Giovani astri che producono emissioni di straordinaria intensità, in grado di aggiungere o togliere qualcosa ai pianeti ‘residenti’ nei loro paraggi: questa è la situazione prospettata da un nuovo studio, basato sui dati dell’osservatorio a raggi X Chandra della Nasa e di futura pubblicazione su The Astrophysical Journal. L’indagine, presentata al recente convegno dell’American Astronomical Society, è stata curata da due ricercatori del Dipartimento di Astronomia e Astrofisica della Pennsylvania State University e al momento è disponibile in anteprima sulla piattaforma arxiv.org (articolo: “X-ray Super-Flares From Pre-Main Sequence Stars: Flare Energetics And Frequency”).
Nello specifico, l’osservatorio Chandra è stato impiegato per realizzare una nuova mappatura – relativa ai processi di formazione stellare – che contiene 24mila astri singoli da 40 differenti regioni. Lo studio da essa derivato evidenzia il collegamento tra le eruzioni stellari particolarmente violente, prodotte da baby astri, e l’evoluzione dei pianeti ad essi circostanti e ancora in formazione. Gli scienziati, all’interno di questa vasta messe di dati, hanno identificato oltre un migliaio di stelle giovani che sono state in grado di emettere flare largamente più vigorosi di quello da record registrato nel XIX secolo per il Sole (il ‘Solar Carrington Event’, risalente al 1859). In queste violente eruzioni gli astrofisici hanno individuato due sottoinsiemi: i super-flare (almeno 100mila volte più potenti del Carrington Event) e i mega-flare (fino a 10 milioni di volte più energetici).

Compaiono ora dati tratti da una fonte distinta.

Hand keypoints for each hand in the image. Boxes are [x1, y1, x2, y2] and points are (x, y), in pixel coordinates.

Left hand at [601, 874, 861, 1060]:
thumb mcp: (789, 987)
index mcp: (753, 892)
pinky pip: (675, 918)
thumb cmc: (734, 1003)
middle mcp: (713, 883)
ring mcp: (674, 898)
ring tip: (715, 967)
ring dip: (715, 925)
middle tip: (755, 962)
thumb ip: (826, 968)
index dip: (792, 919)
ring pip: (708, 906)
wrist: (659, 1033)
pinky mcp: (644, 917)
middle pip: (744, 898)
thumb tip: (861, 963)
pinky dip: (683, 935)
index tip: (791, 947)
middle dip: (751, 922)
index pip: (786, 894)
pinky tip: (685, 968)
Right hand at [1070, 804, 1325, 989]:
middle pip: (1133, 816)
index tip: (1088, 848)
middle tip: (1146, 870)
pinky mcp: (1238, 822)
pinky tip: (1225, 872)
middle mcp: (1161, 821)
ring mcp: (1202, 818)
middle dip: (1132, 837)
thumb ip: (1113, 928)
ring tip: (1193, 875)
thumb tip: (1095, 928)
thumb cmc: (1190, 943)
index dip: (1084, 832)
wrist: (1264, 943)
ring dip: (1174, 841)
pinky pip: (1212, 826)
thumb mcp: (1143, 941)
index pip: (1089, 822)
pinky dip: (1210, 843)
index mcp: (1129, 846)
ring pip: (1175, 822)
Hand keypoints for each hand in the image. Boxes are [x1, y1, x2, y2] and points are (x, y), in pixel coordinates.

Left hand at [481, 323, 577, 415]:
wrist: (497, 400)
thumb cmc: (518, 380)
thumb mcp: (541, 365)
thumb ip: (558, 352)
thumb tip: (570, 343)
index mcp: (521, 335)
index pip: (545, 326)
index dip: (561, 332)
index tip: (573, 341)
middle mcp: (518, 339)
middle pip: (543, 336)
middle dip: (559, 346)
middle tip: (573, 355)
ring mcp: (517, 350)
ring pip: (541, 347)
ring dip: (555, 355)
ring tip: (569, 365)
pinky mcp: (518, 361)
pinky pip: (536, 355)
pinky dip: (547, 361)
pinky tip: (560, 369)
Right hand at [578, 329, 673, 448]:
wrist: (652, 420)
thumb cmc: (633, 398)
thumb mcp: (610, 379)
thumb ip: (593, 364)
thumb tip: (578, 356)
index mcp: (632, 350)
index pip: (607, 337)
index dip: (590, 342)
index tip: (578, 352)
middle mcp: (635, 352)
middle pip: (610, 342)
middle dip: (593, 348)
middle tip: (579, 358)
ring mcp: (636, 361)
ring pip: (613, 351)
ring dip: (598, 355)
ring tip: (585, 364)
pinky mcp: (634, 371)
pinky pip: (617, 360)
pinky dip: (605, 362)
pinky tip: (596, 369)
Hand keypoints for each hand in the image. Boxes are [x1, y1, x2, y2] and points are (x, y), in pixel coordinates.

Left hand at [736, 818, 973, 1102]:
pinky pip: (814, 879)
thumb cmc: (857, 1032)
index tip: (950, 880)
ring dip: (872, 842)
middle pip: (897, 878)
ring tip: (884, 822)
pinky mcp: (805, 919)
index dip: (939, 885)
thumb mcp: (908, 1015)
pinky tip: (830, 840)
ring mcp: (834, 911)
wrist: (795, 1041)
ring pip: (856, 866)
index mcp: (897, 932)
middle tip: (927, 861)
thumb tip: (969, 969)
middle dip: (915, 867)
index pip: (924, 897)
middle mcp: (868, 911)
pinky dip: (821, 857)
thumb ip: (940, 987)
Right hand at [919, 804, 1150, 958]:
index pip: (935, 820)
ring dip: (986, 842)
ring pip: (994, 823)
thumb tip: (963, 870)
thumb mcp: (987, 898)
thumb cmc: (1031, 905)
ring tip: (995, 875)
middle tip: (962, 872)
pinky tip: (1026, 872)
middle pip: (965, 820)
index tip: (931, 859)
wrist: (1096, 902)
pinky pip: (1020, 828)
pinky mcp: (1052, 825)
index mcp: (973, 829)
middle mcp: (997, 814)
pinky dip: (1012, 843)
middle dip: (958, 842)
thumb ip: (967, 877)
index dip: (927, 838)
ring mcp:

Le due immagini in alto mostrano due regioni in cui la formazione stellare è molto attiva: la Nebulosa Laguna (Lagoon Nebula) e, a destra, Rcw 120. La prima area si trova a circa 4400 anni luce di distanza dalla Terra e ospita una giovane e attiva stella dal nome in codice di Lagoon 180402.88−242140.0: essa è stata capace di emettere un flare che è durato circa tre ore e mezzo e che è stato più violento di 250mila volte rispetto al Carrington Event. Rcw 120, invece, si trova ad una distanza di 5500 anni luce e presenta una vasta bolla di idrogeno che potrebbe spazzare via il materiale in un denso guscio e innescare successivamente processi di formazione stellare.
Le vigorose eruzioni osservate da Chandra per questa mappatura si sono verificate in tutte le aree in cui nascono nuovi astri e tra le stelle giovani, anche con masse differenti. Gli scienziati hanno documentato i brillamenti in tutte le varie fasi evolutive dei baby astri, a partire da quando sono pesantemente avvolti da polveri e gas e circondati da ampi dischi di formazione planetaria, sino al momento in cui si affacciano alla vita nuovi pianeti e i dischi non sono più presenti. Nel corso degli ultimi vent’anni, i ricercatori sono stati convinti che queste gigantesche eruzioni giochino un ruolo nell’evoluzione dei pianeti, dando o togliendo qualcosa. Da esse, infatti, può derivare la formazione di ciottoli e altri materiali rocciosi di piccole dimensioni, elementi cruciali per la formazione dei pianeti; ma può anche derivare qualche fenomeno che toglie loro qualcosa, come l’atmosfera che può essere spazzata via dalle radiazioni.